President Yeltsin used the opportunity of Clinton's visit to declare his adherence to this view and state that Russia would stick by the reform agenda, if he can help it. Unfortunately, with the IMF unable to put its money where its mouth is, Yeltsin has lost the only source of credibility he has had in recent times. Not surprisingly, the Russian Duma, by voting against Chernomyrdin's prime ministership in the first round on August 31, declared that both Yeltsin and the reforms must go.

CZAREK SOKOLOWSKI/ AP
As the rouble tumbles, moneychangers in Moscow announce the latest exchange rate, on September 4.

IT is not, however, clear what would come in place of the reform. There are few people left in Russia now who disagree with the idea that there must be a return to a more insular policy with currency controls, controls on trade and some relaxation of monetary controls. However, there are bound to be differences on the form and substance of such controls.

Russia's so-called "oligarchs" are interested in protecting and enhancing the huge wealth they accumulated during the years of privatisation and reform. They are therefore in search of means to freeze the rouble-dollar parity, so as to protect the dollar value of their assets without having to give up the benefits of convertibility. According to reports, they are canvassing to bring in as a consultant Domingo Cavallo, who was the architect of Argentina's hybrid currency board system, "convertibility". However, these oligarchs also want the Central Bank to print money to bail out banks which had, among other things, borrowed dollar funds to finance speculative investments in high-yielding short-term government bonds. The decision to restructure the Government's debt by replacing short-term paper with long-dated securities, coupled with the collapse of the rouble, has rendered these banks bankrupt, necessitating a fresh infusion of funds. Lax money supply to finance such infusion and a currency board system that ties money emission to foreign exchange availability in order to stabilise the exchange rate are obviously contradictory.

But the oligarchs believe that they can have all they want. According to one source, there is a report circulating among the "oligarchs" which makes the case for a New Mobilisation Economy.

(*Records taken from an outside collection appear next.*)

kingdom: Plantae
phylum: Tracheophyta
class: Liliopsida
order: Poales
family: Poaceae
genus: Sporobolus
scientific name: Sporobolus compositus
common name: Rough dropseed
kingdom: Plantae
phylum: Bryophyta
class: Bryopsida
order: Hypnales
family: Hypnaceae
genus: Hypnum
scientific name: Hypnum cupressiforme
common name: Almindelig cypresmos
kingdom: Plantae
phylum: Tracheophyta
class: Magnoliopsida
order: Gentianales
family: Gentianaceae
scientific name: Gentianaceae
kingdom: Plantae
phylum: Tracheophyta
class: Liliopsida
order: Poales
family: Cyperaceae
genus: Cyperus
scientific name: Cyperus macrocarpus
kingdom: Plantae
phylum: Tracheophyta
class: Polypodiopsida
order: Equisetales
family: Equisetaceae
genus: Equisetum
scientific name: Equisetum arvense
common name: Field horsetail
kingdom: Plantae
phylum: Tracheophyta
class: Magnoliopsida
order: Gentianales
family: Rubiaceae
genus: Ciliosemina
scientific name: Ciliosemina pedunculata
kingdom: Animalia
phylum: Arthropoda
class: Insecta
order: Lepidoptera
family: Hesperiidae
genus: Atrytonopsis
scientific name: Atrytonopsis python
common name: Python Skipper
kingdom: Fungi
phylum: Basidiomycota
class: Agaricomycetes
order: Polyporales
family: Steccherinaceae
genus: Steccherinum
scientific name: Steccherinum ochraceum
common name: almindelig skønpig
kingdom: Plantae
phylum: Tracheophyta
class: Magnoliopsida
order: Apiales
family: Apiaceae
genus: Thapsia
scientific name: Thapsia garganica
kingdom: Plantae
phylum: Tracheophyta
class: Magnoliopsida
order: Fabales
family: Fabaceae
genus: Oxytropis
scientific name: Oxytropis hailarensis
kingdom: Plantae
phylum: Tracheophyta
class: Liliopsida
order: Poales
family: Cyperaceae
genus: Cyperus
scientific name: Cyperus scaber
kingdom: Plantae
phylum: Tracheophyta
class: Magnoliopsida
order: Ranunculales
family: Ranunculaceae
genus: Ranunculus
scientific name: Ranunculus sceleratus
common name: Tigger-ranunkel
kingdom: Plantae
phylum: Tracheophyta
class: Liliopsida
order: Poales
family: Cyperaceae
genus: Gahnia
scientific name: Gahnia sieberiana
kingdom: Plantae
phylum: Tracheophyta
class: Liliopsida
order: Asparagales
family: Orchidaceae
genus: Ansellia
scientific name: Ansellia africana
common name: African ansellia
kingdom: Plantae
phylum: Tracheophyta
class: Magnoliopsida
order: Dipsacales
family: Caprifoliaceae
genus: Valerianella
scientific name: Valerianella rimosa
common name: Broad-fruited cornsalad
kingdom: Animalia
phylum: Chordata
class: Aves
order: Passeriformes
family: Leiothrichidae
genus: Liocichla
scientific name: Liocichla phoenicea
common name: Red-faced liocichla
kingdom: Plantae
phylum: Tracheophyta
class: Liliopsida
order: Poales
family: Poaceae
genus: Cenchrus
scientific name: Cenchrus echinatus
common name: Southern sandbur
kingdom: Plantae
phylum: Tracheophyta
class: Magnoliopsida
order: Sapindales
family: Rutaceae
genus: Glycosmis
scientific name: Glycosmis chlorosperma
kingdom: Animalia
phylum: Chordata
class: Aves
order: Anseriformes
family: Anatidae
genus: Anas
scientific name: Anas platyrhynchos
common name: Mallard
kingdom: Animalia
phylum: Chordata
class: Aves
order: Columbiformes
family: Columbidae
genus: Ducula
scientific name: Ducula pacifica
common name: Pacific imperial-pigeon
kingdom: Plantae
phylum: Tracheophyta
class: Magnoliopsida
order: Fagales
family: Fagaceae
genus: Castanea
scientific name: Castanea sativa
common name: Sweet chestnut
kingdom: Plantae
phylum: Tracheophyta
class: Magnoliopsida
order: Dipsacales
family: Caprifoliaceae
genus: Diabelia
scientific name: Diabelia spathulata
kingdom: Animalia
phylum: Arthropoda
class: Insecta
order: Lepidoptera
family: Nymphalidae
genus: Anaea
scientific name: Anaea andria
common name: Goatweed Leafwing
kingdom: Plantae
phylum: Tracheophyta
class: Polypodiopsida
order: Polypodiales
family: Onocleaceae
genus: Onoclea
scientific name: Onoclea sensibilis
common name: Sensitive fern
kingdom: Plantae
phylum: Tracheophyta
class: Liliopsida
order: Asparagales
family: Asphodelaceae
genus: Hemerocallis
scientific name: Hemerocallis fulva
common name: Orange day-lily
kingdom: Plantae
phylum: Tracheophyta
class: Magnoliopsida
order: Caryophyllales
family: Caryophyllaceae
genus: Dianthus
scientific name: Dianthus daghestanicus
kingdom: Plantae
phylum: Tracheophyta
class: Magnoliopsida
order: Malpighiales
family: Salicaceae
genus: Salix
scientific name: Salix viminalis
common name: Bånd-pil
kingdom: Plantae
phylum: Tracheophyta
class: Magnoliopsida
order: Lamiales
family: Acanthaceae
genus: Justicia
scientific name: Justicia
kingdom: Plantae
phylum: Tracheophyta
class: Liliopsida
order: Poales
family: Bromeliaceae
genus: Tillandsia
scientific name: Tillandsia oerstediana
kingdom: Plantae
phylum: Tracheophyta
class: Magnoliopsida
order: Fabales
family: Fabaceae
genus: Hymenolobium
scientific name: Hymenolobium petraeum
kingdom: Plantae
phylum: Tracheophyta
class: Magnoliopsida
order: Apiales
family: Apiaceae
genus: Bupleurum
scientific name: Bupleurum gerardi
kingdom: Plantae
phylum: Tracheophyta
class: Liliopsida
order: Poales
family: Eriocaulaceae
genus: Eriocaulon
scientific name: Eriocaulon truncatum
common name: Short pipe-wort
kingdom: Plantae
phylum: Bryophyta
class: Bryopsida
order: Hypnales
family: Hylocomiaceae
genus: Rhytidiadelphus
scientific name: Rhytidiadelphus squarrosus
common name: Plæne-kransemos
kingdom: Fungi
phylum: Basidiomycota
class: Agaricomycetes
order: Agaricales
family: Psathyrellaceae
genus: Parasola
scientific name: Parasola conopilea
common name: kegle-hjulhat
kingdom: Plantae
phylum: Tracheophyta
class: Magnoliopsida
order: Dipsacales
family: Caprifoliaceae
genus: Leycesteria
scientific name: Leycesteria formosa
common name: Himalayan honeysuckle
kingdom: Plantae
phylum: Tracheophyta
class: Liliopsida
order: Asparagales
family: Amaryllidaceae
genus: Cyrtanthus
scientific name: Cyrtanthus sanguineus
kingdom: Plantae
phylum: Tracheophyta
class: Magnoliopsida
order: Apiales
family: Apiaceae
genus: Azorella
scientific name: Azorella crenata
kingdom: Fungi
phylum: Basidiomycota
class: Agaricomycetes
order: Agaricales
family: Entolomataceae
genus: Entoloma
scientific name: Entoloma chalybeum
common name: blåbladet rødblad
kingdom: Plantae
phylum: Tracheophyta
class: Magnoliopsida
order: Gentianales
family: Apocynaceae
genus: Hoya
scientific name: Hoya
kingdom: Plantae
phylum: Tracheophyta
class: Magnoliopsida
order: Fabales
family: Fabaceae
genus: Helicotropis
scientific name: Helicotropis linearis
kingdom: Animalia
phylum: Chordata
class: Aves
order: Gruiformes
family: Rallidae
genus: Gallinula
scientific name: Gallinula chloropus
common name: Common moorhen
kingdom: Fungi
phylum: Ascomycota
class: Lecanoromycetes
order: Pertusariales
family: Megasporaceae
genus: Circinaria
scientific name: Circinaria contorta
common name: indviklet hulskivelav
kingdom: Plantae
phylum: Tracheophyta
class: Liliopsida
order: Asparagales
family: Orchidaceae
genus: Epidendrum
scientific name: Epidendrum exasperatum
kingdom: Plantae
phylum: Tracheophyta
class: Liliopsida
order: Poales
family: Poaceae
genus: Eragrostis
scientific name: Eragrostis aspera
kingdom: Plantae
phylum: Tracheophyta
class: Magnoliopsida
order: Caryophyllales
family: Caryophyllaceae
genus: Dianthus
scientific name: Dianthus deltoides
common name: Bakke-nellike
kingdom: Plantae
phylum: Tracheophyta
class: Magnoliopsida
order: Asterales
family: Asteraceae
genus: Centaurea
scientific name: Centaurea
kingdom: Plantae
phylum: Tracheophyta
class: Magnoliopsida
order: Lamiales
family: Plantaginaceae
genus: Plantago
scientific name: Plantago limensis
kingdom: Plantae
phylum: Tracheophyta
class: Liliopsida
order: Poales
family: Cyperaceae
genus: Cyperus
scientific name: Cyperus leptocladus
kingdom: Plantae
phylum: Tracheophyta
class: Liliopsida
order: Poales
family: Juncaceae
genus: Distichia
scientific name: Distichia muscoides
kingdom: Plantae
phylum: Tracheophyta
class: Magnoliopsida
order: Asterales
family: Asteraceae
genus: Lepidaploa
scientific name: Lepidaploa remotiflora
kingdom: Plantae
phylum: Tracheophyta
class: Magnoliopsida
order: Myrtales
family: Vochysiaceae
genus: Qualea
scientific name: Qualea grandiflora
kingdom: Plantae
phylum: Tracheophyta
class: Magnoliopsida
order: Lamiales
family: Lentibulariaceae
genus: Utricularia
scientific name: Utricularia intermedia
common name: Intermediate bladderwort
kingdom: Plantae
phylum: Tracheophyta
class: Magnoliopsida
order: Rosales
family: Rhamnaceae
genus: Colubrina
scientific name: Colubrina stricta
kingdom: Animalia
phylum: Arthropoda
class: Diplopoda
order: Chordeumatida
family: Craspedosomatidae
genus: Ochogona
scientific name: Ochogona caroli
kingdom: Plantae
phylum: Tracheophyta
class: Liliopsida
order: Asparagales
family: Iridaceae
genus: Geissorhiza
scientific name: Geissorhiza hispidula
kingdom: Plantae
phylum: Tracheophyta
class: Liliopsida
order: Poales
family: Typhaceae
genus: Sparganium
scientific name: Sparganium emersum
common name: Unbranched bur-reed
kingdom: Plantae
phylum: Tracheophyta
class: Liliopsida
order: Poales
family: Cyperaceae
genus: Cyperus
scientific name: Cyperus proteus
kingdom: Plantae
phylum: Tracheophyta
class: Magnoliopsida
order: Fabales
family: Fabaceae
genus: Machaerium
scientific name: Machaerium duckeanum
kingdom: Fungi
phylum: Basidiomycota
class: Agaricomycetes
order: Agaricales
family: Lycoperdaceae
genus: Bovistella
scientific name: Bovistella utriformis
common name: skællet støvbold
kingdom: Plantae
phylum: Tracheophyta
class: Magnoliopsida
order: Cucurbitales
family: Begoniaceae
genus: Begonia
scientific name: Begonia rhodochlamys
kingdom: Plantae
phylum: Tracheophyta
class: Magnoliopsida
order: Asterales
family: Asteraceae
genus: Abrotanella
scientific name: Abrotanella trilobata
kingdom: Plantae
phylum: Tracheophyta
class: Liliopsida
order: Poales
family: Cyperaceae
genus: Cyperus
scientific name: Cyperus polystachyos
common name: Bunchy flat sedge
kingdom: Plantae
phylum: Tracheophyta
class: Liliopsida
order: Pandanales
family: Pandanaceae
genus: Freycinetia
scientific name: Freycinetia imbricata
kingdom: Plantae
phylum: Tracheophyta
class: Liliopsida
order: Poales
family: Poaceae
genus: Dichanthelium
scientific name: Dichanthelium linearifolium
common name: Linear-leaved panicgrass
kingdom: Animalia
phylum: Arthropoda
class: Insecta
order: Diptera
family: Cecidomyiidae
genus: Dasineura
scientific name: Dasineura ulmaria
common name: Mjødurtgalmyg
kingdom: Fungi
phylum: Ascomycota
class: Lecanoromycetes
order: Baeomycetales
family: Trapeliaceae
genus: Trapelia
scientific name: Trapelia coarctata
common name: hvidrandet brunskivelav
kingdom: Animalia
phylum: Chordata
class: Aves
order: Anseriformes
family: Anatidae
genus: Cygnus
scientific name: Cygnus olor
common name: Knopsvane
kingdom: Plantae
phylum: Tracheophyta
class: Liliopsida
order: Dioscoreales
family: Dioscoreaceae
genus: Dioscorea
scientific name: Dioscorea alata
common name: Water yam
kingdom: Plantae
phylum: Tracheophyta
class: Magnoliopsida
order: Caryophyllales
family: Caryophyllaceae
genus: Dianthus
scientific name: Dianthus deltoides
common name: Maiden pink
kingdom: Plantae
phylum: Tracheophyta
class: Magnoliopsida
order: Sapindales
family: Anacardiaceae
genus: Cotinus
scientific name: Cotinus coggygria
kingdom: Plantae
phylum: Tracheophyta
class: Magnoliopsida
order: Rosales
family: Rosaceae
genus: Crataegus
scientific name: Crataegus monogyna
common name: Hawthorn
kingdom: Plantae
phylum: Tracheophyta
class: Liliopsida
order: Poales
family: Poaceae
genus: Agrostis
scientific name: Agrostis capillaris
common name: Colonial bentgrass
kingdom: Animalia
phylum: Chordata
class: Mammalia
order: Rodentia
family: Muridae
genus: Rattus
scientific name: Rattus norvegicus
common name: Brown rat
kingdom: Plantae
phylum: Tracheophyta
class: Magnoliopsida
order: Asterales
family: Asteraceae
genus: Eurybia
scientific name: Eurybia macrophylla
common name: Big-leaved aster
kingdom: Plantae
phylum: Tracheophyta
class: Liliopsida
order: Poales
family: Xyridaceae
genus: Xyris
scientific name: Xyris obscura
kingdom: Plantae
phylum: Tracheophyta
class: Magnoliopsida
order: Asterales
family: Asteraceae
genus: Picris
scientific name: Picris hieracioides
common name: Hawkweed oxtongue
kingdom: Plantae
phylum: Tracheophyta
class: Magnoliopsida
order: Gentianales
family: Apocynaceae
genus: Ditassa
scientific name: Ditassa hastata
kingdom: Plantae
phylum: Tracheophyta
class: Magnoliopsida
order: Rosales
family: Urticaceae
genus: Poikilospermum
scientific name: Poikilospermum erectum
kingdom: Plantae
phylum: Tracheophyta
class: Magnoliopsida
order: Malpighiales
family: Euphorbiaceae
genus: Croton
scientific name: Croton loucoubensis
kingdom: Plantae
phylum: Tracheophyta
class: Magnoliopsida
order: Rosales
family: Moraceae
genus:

Under such a regime the burden of adjusting the government's budgetary position would be borne by second-tier businesses while the super-profits of the big industrial groups will be protected as a spur to private sector-led growth.

AS compared with the intentions of the oligarchs, the Communist Opposition is more concerned about clearing wage arrears, expanding social spending and increasing the access of public enterprises to credit. For these purposes they have demanded controlled money emission totalling 30 million roubles to 50 billion roubles. This is to be combined with trade and exchange controls and controls on the workings of the financial sector. As yet they are not too vocal about dealing with the phantoms created by the reform, triggering speculation that the reach of the likes of Boris Berezovsky stretched to the Communists in Parliament.

Only when a new government and its policies are in place can such rumours be checked and the true direction of Russia's development strategy assessed. The only certainty, as of now, is that a retreat from reform is inevitable. What that retreat would mean for Russia's poor and middle classes is yet to be seen.